**RECORDS FOR THE EXERCISE:**
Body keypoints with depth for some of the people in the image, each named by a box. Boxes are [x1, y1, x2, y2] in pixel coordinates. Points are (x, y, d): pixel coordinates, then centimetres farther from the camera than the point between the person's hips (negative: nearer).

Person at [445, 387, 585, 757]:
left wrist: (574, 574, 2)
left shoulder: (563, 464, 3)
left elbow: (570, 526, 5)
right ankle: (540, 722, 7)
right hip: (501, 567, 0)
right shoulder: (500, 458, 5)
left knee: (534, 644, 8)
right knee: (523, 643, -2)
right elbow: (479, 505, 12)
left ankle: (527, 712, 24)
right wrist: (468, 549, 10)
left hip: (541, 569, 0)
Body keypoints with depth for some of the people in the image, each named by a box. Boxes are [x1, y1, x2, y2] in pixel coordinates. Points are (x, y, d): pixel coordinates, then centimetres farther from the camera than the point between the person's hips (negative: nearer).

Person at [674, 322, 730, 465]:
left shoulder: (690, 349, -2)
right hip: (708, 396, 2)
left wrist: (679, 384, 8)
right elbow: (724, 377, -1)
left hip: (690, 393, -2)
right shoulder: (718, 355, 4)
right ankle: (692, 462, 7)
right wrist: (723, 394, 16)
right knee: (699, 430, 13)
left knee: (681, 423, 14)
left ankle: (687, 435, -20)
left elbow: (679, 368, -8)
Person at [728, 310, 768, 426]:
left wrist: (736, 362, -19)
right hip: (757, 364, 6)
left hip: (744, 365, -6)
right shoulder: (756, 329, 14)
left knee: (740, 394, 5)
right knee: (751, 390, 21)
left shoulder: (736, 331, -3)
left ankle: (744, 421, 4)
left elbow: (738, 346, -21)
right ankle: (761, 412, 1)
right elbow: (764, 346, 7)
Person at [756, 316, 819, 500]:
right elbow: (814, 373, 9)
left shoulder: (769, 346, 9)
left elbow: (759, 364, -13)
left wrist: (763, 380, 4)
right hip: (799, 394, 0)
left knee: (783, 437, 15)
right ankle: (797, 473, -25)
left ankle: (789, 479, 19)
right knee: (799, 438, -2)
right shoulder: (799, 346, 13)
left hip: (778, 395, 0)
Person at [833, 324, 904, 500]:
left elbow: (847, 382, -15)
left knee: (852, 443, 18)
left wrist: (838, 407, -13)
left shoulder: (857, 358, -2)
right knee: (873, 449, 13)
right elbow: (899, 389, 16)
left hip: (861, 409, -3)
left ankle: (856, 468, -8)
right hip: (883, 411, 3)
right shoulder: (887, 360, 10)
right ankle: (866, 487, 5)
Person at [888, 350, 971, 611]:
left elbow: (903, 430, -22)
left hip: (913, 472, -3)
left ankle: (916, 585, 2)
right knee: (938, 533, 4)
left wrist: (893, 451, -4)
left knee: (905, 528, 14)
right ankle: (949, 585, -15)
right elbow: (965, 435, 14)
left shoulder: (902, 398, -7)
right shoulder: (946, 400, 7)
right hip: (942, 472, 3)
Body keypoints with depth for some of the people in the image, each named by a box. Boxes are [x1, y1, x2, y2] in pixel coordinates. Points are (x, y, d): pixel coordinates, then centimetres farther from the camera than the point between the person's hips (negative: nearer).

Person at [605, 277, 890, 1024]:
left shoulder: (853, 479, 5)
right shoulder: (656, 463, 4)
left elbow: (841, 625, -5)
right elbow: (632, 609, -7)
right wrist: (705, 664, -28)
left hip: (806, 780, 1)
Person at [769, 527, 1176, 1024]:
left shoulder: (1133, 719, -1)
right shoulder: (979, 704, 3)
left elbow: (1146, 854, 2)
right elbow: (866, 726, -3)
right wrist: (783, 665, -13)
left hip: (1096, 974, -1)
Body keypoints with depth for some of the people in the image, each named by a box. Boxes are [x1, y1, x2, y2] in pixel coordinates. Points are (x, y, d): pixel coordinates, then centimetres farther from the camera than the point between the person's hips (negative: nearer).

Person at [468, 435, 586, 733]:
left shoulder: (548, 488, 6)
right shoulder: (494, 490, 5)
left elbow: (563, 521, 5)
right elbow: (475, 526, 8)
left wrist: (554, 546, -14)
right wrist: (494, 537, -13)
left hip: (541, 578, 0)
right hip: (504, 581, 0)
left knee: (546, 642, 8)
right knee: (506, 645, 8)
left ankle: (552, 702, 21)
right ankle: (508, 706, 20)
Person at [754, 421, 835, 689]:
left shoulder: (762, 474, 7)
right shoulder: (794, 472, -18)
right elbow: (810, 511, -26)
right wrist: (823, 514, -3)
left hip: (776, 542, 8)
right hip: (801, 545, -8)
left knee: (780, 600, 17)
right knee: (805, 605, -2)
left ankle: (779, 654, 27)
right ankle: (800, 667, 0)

**INSTRUCTIONS TO FOLLOW:** Give every line of the records above as a Markdown table with the columns "Row" and "Line". Number the rows in order and leave out blank lines.

**TASK SOLUTION:**
| Row | Line |
|---|---|
| 1 | Body keypoints with depth for some of the people in the image, each named by a box. Boxes are [x1, y1, x2, y2] in pixel coordinates. Points are (x, y, d): pixel coordinates, then centimetres farther from the camera than the point between the person's hips (negative: nearer). |
| 2 | Person at [445, 387, 585, 757]: |
| 3 | left wrist: (574, 574, 2) |
| 4 | left shoulder: (563, 464, 3) |
| 5 | left elbow: (570, 526, 5) |
| 6 | right ankle: (540, 722, 7) |
| 7 | right hip: (501, 567, 0) |
| 8 | right shoulder: (500, 458, 5) |
| 9 | left knee: (534, 644, 8) |
| 10 | right knee: (523, 643, -2) |
| 11 | right elbow: (479, 505, 12) |
| 12 | left ankle: (527, 712, 24) |
| 13 | right wrist: (468, 549, 10) |
| 14 | left hip: (541, 569, 0) |
| 15 | Body keypoints with depth for some of the people in the image, each named by a box. Boxes are [x1, y1, x2, y2] in pixel coordinates. Points are (x, y, d): pixel coordinates, then centimetres farther from the camera than the point between the person's hips (negative: nearer). |
| 16 | Person at [674, 322, 730, 465]: |
| 17 | left shoulder: (690, 349, -2) |
| 18 | right hip: (708, 396, 2) |
| 19 | left wrist: (679, 384, 8) |
| 20 | right elbow: (724, 377, -1) |
| 21 | left hip: (690, 393, -2) |
| 22 | right shoulder: (718, 355, 4) |
| 23 | right ankle: (692, 462, 7) |
| 24 | right wrist: (723, 394, 16) |
| 25 | right knee: (699, 430, 13) |
| 26 | left knee: (681, 423, 14) |
| 27 | left ankle: (687, 435, -20) |
| 28 | left elbow: (679, 368, -8) |
| 29 | Person at [728, 310, 768, 426]: |
| 30 | left wrist: (736, 362, -19) |
| 31 | right hip: (757, 364, 6) |
| 32 | left hip: (744, 365, -6) |
| 33 | right shoulder: (756, 329, 14) |
| 34 | left knee: (740, 394, 5) |
| 35 | right knee: (751, 390, 21) |
| 36 | left shoulder: (736, 331, -3) |
| 37 | left ankle: (744, 421, 4) |
| 38 | left elbow: (738, 346, -21) |
| 39 | right ankle: (761, 412, 1) |
| 40 | right elbow: (764, 346, 7) |
| 41 | Person at [756, 316, 819, 500]: |
| 42 | right elbow: (814, 373, 9) |
| 43 | left shoulder: (769, 346, 9) |
| 44 | left elbow: (759, 364, -13) |
| 45 | left wrist: (763, 380, 4) |
| 46 | right hip: (799, 394, 0) |
| 47 | left knee: (783, 437, 15) |
| 48 | right ankle: (797, 473, -25) |
| 49 | left ankle: (789, 479, 19) |
| 50 | right knee: (799, 438, -2) |
| 51 | right shoulder: (799, 346, 13) |
| 52 | left hip: (778, 395, 0) |
| 53 | Person at [833, 324, 904, 500]: |
| 54 | left elbow: (847, 382, -15) |
| 55 | left knee: (852, 443, 18) |
| 56 | left wrist: (838, 407, -13) |
| 57 | left shoulder: (857, 358, -2) |
| 58 | right knee: (873, 449, 13) |
| 59 | right elbow: (899, 389, 16) |
| 60 | left hip: (861, 409, -3) |
| 61 | left ankle: (856, 468, -8) |
| 62 | right hip: (883, 411, 3) |
| 63 | right shoulder: (887, 360, 10) |
| 64 | right ankle: (866, 487, 5) |
| 65 | Person at [888, 350, 971, 611]: |
| 66 | left elbow: (903, 430, -22) |
| 67 | left hip: (913, 472, -3) |
| 68 | left ankle: (916, 585, 2) |
| 69 | right knee: (938, 533, 4) |
| 70 | left wrist: (893, 451, -4) |
| 71 | left knee: (905, 528, 14) |
| 72 | right ankle: (949, 585, -15) |
| 73 | right elbow: (965, 435, 14) |
| 74 | left shoulder: (902, 398, -7) |
| 75 | right shoulder: (946, 400, 7) |
| 76 | right hip: (942, 472, 3) |
| 77 | Body keypoints with depth for some of the people in the image, each named by a box. Boxes are [x1, y1, x2, y2] in pixel coordinates. Points are (x, y, d): pixel coordinates, then centimetres farther from the camera than the point between the person's hips (negative: nearer). |
| 78 | Person at [605, 277, 890, 1024]: |
| 79 | left shoulder: (853, 479, 5) |
| 80 | right shoulder: (656, 463, 4) |
| 81 | left elbow: (841, 625, -5) |
| 82 | right elbow: (632, 609, -7) |
| 83 | right wrist: (705, 664, -28) |
| 84 | left hip: (806, 780, 1) |
| 85 | Person at [769, 527, 1176, 1024]: |
| 86 | left shoulder: (1133, 719, -1) |
| 87 | right shoulder: (979, 704, 3) |
| 88 | left elbow: (1146, 854, 2) |
| 89 | right elbow: (866, 726, -3) |
| 90 | right wrist: (783, 665, -13) |
| 91 | left hip: (1096, 974, -1) |
| 92 | Body keypoints with depth for some of the people in the image, each named by a box. Boxes are [x1, y1, x2, y2] in pixel coordinates. Points are (x, y, d): pixel coordinates, then centimetres farther from the camera than the point between the person's hips (negative: nearer). |
| 93 | Person at [468, 435, 586, 733]: |
| 94 | left shoulder: (548, 488, 6) |
| 95 | right shoulder: (494, 490, 5) |
| 96 | left elbow: (563, 521, 5) |
| 97 | right elbow: (475, 526, 8) |
| 98 | left wrist: (554, 546, -14) |
| 99 | right wrist: (494, 537, -13) |
| 100 | left hip: (541, 578, 0) |
| 101 | right hip: (504, 581, 0) |
| 102 | left knee: (546, 642, 8) |
| 103 | right knee: (506, 645, 8) |
| 104 | left ankle: (552, 702, 21) |
| 105 | right ankle: (508, 706, 20) |
| 106 | Person at [754, 421, 835, 689]: |
| 107 | left shoulder: (762, 474, 7) |
| 108 | right shoulder: (794, 472, -18) |
| 109 | right elbow: (810, 511, -26) |
| 110 | right wrist: (823, 514, -3) |
| 111 | left hip: (776, 542, 8) |
| 112 | right hip: (801, 545, -8) |
| 113 | left knee: (780, 600, 17) |
| 114 | right knee: (805, 605, -2) |
| 115 | left ankle: (779, 654, 27) |
| 116 | right ankle: (800, 667, 0) |